In the long run, tumor harms tissues, and causes secondary damage. Despite this, WOB continues to raise the tumor load. Apparently the growing tumor is vital to the organism, and it is ready to suffer secondary damage caused by it. Which poses a challenge to treatment. Tumor removal prevents secondary damage, yet somehow harms the organism. Adequate therapy is therefore a compromise between the potential damage by tumor and WOB's needs. This view is utterly rejected by medicine, and so is also any suggestion that a tumor might be vital to the organism. Which is the main reason for the mounting resistance to chemotherapy.

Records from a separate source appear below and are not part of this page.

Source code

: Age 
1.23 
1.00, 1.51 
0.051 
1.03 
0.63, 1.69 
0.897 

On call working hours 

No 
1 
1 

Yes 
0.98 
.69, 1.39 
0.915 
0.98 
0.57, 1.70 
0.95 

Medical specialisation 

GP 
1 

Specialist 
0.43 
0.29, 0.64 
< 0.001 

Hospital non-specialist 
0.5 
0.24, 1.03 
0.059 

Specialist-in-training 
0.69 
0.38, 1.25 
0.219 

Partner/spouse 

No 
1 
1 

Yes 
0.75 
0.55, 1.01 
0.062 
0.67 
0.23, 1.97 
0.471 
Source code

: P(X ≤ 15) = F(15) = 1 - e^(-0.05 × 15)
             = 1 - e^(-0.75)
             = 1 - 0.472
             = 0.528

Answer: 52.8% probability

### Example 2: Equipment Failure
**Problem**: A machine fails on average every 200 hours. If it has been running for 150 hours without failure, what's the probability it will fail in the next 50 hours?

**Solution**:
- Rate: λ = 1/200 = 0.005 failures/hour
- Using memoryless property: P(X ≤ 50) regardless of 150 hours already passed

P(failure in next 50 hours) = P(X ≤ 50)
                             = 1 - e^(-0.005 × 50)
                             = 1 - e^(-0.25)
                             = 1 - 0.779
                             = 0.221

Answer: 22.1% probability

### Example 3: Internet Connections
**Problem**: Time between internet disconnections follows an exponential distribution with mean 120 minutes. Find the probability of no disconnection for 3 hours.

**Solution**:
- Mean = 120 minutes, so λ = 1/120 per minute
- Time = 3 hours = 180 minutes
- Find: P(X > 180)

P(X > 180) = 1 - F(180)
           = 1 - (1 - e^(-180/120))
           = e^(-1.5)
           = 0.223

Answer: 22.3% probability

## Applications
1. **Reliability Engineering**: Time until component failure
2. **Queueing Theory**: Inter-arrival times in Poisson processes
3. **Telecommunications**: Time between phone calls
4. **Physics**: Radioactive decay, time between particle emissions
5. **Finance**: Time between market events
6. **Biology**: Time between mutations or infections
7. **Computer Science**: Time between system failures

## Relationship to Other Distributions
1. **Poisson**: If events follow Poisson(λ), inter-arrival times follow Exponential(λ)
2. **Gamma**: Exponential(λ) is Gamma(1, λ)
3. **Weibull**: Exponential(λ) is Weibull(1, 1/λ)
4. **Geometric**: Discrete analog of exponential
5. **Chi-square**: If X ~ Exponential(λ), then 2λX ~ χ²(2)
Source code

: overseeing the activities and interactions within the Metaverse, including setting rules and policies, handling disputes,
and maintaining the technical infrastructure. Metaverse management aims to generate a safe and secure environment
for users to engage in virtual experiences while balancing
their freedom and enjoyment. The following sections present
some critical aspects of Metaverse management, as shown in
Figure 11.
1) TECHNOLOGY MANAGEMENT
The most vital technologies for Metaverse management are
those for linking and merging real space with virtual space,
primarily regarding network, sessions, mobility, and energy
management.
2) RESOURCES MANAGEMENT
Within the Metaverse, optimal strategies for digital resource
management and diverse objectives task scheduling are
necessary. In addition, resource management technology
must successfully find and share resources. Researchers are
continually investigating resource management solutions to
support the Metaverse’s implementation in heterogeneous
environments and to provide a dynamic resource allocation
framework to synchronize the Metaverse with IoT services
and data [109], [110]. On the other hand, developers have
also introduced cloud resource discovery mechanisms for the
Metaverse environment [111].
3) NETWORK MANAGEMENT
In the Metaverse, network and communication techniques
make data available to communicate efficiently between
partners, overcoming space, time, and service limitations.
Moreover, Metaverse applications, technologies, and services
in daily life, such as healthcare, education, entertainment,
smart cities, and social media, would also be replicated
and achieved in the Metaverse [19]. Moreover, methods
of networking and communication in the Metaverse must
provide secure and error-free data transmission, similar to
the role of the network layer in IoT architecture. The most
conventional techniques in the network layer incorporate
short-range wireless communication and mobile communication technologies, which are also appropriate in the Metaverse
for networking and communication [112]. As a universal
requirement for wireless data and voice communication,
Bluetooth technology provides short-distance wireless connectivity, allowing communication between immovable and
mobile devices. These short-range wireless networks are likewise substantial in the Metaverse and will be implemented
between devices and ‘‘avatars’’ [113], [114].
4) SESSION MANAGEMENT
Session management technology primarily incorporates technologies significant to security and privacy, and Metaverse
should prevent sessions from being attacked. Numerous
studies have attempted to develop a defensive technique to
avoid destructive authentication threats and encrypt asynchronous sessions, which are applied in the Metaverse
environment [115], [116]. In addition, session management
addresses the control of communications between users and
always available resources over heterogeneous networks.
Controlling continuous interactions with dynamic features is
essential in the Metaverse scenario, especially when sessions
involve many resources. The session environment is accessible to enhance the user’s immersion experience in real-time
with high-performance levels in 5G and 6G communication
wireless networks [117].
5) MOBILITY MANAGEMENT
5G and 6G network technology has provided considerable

By making the tumor resistant, WOB protects itself against a wrong treatment.
Similar considerations may have convinced Hippocrates to propose the following: In his 38th aphorism (section VI) he writes: It is better not to treat those who have internal cancers since, if treated, they die quickly; but if not treated they last a long time.
No doubt that the above arguments will shock any physician. Yet they reveal a new dimension in medicine, optimality. The organism operates optimally in any condition. We all know that the organism maintains homeostasis (homeorhesis). What is less obvious that this is the best under circumstances. The organism is extremely complex and sophisticated. We shall never be able to grasp how it optimizes. All we need is to understand are its messages, which will direct our treatment for the benefit of the patient.